> About this exercise
Output only how many lines below contain "page".

> Information provided
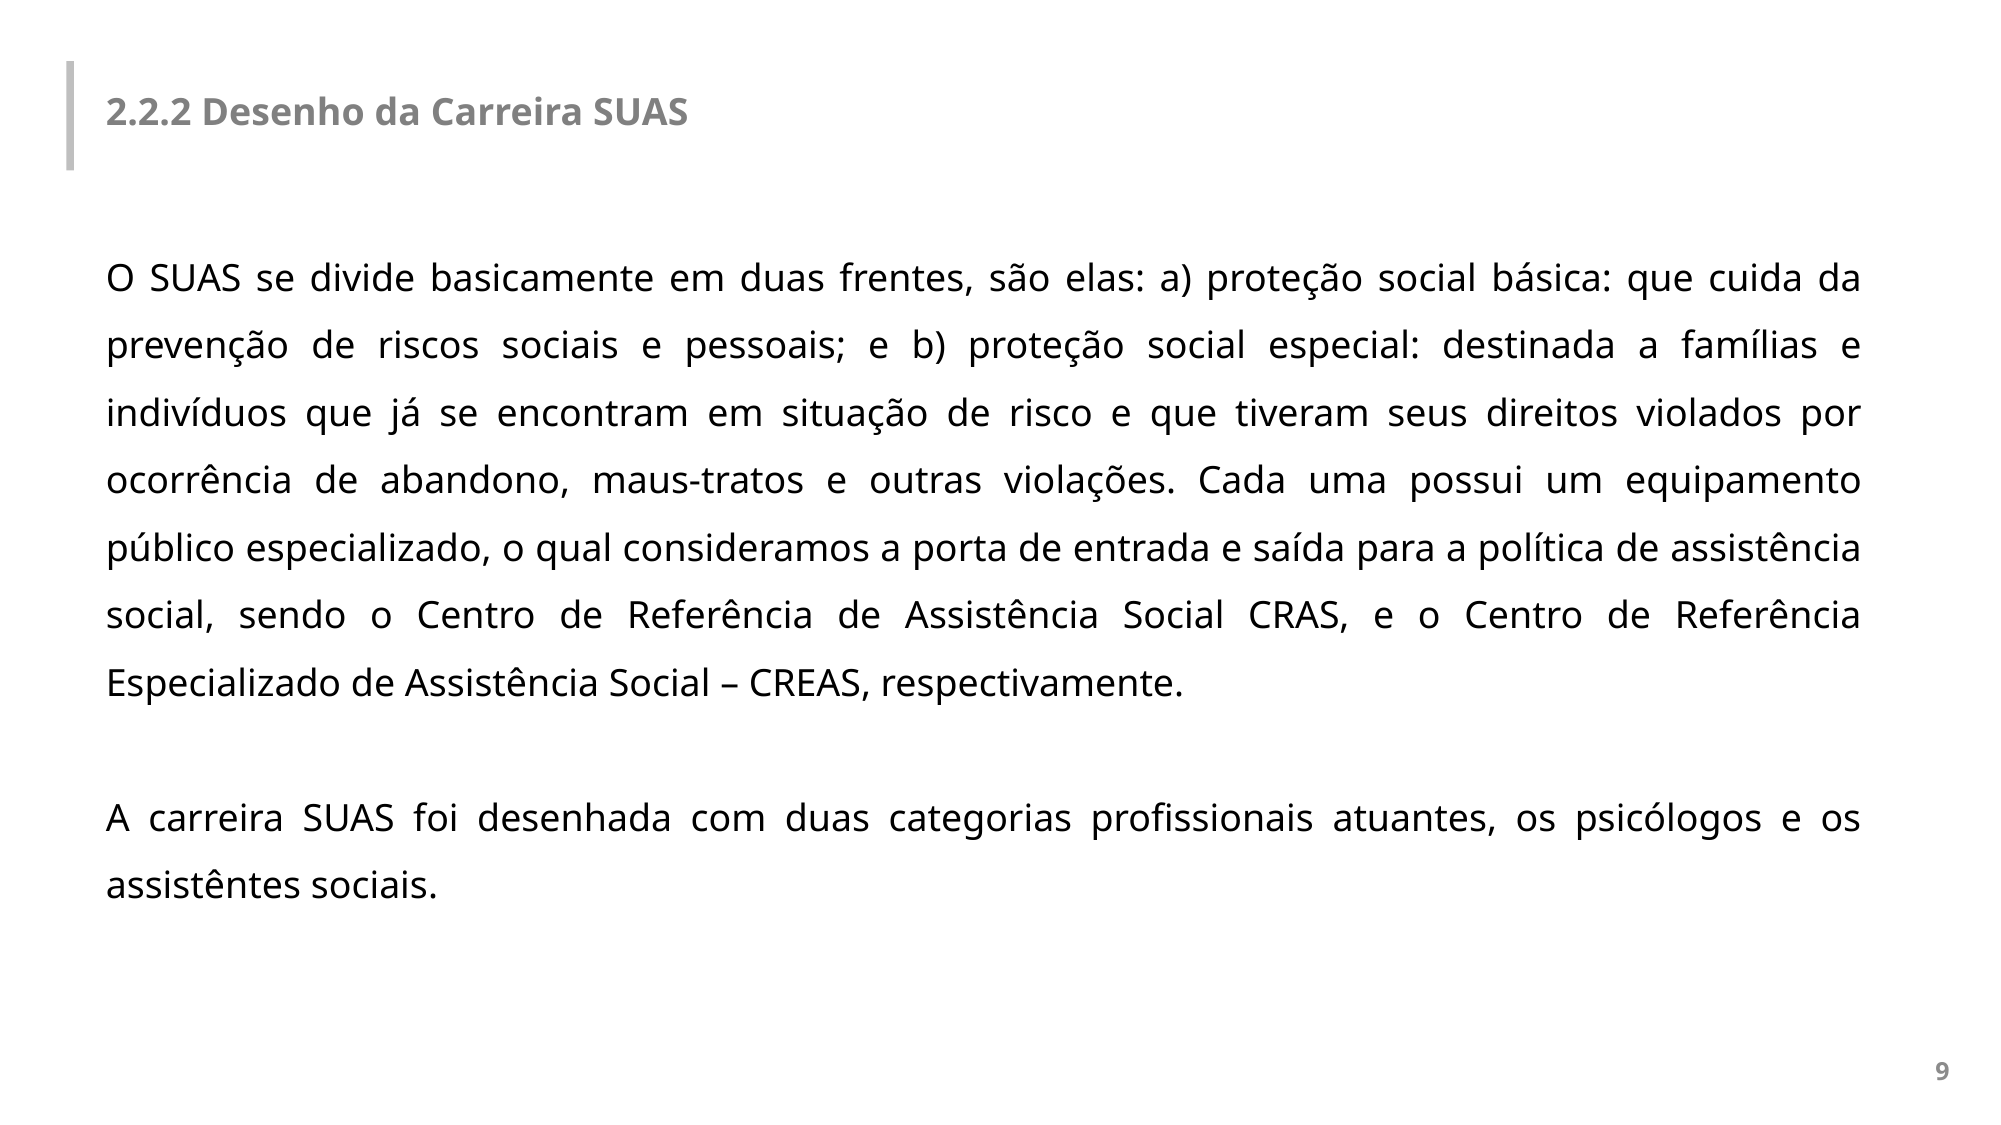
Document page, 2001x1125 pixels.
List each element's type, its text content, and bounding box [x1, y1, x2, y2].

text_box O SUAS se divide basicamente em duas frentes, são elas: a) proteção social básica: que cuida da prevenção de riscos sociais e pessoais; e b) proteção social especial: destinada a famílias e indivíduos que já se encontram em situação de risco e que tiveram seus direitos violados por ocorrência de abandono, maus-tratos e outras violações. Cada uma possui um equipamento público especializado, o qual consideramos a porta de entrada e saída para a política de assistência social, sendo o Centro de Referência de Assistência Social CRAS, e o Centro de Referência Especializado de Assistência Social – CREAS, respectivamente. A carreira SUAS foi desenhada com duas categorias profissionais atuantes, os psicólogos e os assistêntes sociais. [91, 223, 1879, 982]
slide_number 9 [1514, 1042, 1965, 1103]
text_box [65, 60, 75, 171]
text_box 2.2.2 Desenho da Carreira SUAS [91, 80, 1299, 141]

---

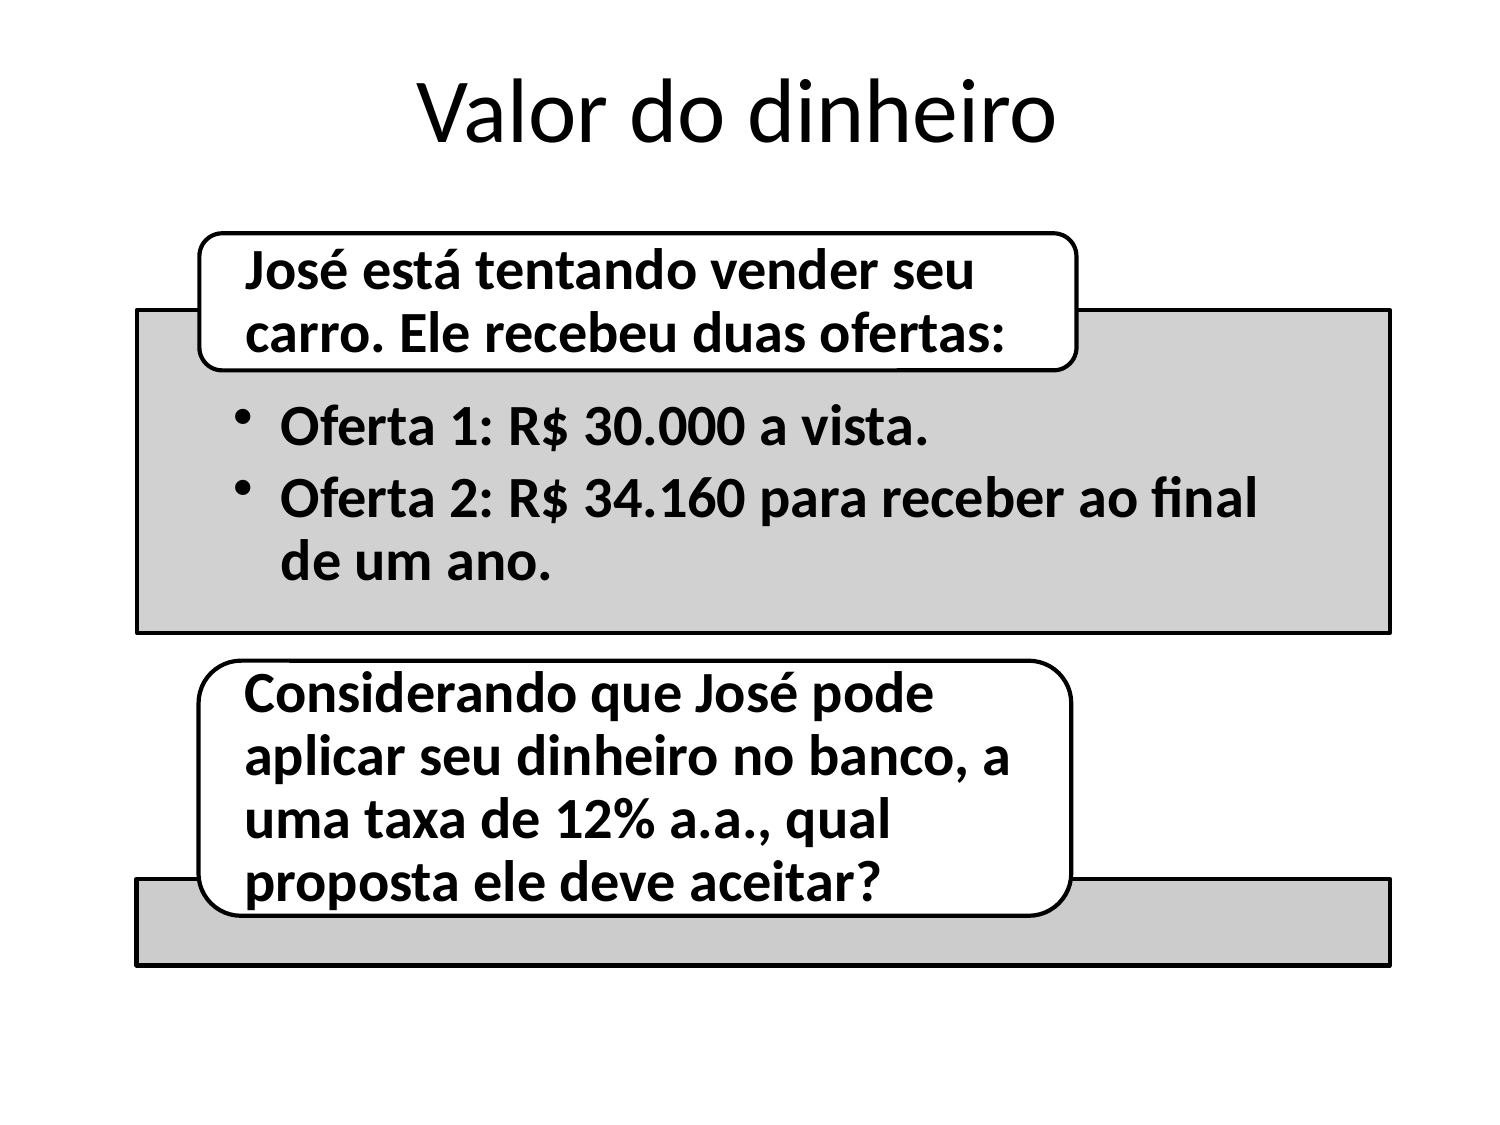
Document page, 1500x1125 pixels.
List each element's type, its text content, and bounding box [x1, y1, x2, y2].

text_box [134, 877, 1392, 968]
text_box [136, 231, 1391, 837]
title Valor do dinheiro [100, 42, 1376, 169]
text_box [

--

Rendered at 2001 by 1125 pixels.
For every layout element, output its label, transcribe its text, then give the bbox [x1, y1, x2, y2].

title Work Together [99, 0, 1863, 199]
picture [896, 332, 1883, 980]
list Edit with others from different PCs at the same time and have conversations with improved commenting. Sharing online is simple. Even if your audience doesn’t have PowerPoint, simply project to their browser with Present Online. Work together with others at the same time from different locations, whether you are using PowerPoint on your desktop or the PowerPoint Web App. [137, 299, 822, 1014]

> Solution to the exercise
2